TASK DIRECTIONS:
The answer must consist of the entire listing, repeated exactly.

RECORDS SUPPLIED:
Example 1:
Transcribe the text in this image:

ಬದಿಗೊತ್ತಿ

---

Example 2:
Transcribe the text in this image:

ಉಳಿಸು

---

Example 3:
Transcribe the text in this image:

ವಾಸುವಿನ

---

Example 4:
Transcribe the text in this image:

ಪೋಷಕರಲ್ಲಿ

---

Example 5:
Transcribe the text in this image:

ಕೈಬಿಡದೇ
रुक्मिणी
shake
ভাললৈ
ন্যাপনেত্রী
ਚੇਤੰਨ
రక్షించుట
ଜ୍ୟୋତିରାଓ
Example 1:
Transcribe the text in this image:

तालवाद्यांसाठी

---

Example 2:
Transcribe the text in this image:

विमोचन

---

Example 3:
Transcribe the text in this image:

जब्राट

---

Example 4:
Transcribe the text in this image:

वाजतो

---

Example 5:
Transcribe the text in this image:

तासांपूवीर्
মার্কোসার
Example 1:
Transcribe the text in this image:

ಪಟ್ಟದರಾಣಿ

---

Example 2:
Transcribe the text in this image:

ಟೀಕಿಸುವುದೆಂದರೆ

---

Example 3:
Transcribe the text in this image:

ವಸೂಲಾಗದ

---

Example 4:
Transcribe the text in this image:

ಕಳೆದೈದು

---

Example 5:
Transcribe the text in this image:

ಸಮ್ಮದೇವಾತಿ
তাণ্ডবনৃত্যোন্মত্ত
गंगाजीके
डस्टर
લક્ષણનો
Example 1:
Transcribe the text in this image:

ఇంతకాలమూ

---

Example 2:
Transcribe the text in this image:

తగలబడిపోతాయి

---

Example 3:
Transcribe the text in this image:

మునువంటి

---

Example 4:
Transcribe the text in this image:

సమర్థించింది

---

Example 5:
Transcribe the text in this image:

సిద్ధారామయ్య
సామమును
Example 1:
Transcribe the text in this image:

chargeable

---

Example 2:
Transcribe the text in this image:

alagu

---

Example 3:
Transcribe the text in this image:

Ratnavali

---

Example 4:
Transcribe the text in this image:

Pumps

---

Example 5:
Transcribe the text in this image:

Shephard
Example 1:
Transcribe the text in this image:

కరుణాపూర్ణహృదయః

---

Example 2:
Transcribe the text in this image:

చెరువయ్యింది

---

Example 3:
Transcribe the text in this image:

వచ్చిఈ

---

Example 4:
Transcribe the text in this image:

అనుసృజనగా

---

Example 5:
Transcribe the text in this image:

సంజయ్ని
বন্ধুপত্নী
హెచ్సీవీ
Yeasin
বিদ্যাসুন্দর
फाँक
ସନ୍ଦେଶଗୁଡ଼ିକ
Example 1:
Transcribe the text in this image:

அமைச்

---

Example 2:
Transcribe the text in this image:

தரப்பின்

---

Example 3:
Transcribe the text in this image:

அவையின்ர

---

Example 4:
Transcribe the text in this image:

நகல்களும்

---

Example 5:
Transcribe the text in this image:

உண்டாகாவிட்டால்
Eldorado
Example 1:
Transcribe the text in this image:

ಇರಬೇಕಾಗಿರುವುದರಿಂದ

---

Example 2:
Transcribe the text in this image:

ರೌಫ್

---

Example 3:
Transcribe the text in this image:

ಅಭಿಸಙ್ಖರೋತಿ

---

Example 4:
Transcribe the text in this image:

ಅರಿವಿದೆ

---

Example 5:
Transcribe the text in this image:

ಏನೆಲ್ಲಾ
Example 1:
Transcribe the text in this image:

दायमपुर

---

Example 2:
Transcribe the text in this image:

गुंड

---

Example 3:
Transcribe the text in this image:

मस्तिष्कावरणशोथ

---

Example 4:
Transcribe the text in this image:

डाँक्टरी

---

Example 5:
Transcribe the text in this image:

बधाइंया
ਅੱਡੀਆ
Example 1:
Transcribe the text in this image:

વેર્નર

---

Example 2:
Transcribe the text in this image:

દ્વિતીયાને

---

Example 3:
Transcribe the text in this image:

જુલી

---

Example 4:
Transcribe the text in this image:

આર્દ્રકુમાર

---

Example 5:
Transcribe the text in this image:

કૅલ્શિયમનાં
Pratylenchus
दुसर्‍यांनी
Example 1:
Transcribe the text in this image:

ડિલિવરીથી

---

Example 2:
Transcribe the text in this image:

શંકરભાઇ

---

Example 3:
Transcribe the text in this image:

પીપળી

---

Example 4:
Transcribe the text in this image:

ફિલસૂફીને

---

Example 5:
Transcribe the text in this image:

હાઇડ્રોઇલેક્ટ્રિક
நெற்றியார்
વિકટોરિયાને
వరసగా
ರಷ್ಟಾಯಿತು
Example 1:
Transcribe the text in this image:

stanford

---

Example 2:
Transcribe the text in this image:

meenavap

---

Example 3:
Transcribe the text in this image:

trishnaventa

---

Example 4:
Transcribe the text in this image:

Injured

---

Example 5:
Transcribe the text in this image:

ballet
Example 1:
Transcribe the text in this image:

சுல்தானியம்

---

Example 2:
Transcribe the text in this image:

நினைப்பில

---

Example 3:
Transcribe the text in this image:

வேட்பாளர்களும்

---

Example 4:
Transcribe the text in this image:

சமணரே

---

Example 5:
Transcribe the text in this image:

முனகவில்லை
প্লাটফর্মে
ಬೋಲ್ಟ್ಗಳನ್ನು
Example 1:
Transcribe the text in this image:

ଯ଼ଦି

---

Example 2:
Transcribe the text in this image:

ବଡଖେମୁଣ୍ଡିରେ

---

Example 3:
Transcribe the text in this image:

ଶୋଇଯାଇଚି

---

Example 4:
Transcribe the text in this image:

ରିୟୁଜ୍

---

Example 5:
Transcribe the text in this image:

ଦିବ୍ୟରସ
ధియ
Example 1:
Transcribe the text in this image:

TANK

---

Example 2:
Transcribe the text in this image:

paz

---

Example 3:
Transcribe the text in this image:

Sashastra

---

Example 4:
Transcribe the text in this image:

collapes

SOLUTION TO THE EXERCISE:
Example 1:
Transcribe the text in this image:

ಬದಿಗೊತ್ತಿ

---

Example 2:
Transcribe the text in this image:

ಉಳಿಸು

---

Example 3:
Transcribe the text in this image:

ವಾಸುವಿನ

---

Example 4:
Transcribe the text in this image:

ಪೋಷಕರಲ್ಲಿ

---

Example 5:
Transcribe the text in this image:

ಕೈಬಿಡದೇ
रुक्मिणी
shake
ভাললৈ
ন্যাপনেত্রী
ਚੇਤੰਨ
రక్షించుట
ଜ୍ୟୋତିରାଓ
Example 1:
Transcribe the text in this image:

तालवाद्यांसाठी

---

Example 2:
Transcribe the text in this image:

विमोचन

---

Example 3:
Transcribe the text in this image:

जब्राट

---

Example 4:
Transcribe the text in this image:

वाजतो

---

Example 5:
Transcribe the text in this image:

तासांपूवीर्
মার্কোসার
Example 1:
Transcribe the text in this image:

ಪಟ್ಟದರಾಣಿ

---

Example 2:
Transcribe the text in this image:

ಟೀಕಿಸುವುದೆಂದರೆ

---

Example 3:
Transcribe the text in this image:

ವಸೂಲಾಗದ

---

Example 4:
Transcribe the text in this image:

ಕಳೆದೈದು

---

Example 5:
Transcribe the text in this image:

ಸಮ್ಮದೇವಾತಿ
তাণ্ডবনৃত্যোন্মত্ত
गंगाजीके
डस्टर
લક્ષણનો
Example 1:
Transcribe the text in this image:

ఇంతకాలమూ

---

Example 2:
Transcribe the text in this image:

తగలబడిపోతాయి

---

Example 3:
Transcribe the text in this image:

మునువంటి

---

Example 4:
Transcribe the text in this image:

సమర్థించింది

---

Example 5:
Transcribe the text in this image:

సిద్ధారామయ్య
సామమును
Example 1:
Transcribe the text in this image:

chargeable

---

Example 2:
Transcribe the text in this image:

alagu

---

Example 3:
Transcribe the text in this image:

Ratnavali

---

Example 4:
Transcribe the text in this image:

Pumps

---

Example 5:
Transcribe the text in this image:

Shephard
Example 1:
Transcribe the text in this image:

కరుణాపూర్ణహృదయః

---

Example 2:
Transcribe the text in this image:

చెరువయ్యింది

---

Example 3:
Transcribe the text in this image:

వచ్చిఈ

---

Example 4:
Transcribe the text in this image:

అనుసృజనగా

---

Example 5:
Transcribe the text in this image:

సంజయ్ని
বন্ধুপত্নী
హెచ్సీవీ
Yeasin
বিদ্যাসুন্দর
फाँक
ସନ୍ଦେଶଗୁଡ଼ିକ
Example 1:
Transcribe the text in this image:

அமைச்

---

Example 2:
Transcribe the text in this image:

தரப்பின்

---

Example 3:
Transcribe the text in this image:

அவையின்ர

---

Example 4:
Transcribe the text in this image:

நகல்களும்

---

Example 5:
Transcribe the text in this image:

உண்டாகாவிட்டால்
Eldorado
Example 1:
Transcribe the text in this image:

ಇರಬೇಕಾಗಿರುವುದರಿಂದ

---

Example 2:
Transcribe the text in this image:

ರೌಫ್

---

Example 3:
Transcribe the text in this image:

ಅಭಿಸಙ್ಖರೋತಿ

---

Example 4:
Transcribe the text in this image:

ಅರಿವಿದೆ

---

Example 5:
Transcribe the text in this image:

ಏನೆಲ್ಲಾ
Example 1:
Transcribe the text in this image:

दायमपुर

---

Example 2:
Transcribe the text in this image:

गुंड

---

Example 3:
Transcribe the text in this image:

मस्तिष्कावरणशोथ

---

Example 4:
Transcribe the text in this image:

डाँक्टरी

---

Example 5:
Transcribe the text in this image:

बधाइंया
ਅੱਡੀਆ
Example 1:
Transcribe the text in this image:

વેર્નર

---

Example 2:
Transcribe the text in this image:

દ્વિતીયાને

---

Example 3:
Transcribe the text in this image:

જુલી

---

Example 4:
Transcribe the text in this image:

આર્દ્રકુમાર

---

Example 5:
Transcribe the text in this image:

કૅલ્શિયમનાં
Pratylenchus
दुसर्‍यांनी
Example 1:
Transcribe the text in this image:

ડિલિવરીથી

---

Example 2:
Transcribe the text in this image:

શંકરભાઇ

---

Example 3:
Transcribe the text in this image:

પીપળી

---

Example 4:
Transcribe the text in this image:

ફિલસૂફીને

---

Example 5:
Transcribe the text in this image:

હાઇડ્રોઇલેક્ટ્રિક
நெற்றியார்
વિકટોરિયાને
వరసగా
ರಷ್ಟಾಯಿತು
Example 1:
Transcribe the text in this image:

stanford

---

Example 2:
Transcribe the text in this image:

meenavap

---

Example 3:
Transcribe the text in this image:

trishnaventa

---

Example 4:
Transcribe the text in this image:

Injured

---

Example 5:
Transcribe the text in this image:

ballet
Example 1:
Transcribe the text in this image:

சுல்தானியம்

---

Example 2:
Transcribe the text in this image:

நினைப்பில

---

Example 3:
Transcribe the text in this image:

வேட்பாளர்களும்

---

Example 4:
Transcribe the text in this image:

சமணரே

---

Example 5:
Transcribe the text in this image:

முனகவில்லை
প্লাটফর্মে
ಬೋಲ್ಟ್ಗಳನ್ನು
Example 1:
Transcribe the text in this image:

ଯ଼ଦି

---

Example 2:
Transcribe the text in this image:

ବଡଖେମୁଣ୍ଡିରେ

---

Example 3:
Transcribe the text in this image:

ଶୋଇଯାଇଚି

---

Example 4:
Transcribe the text in this image:

ରିୟୁଜ୍

---

Example 5:
Transcribe the text in this image:

ଦିବ୍ୟରସ
ధియ
Example 1:
Transcribe the text in this image:

TANK

---

Example 2:
Transcribe the text in this image:

paz

---

Example 3:
Transcribe the text in this image:

Sashastra

---

Example 4:
Transcribe the text in this image:

collapes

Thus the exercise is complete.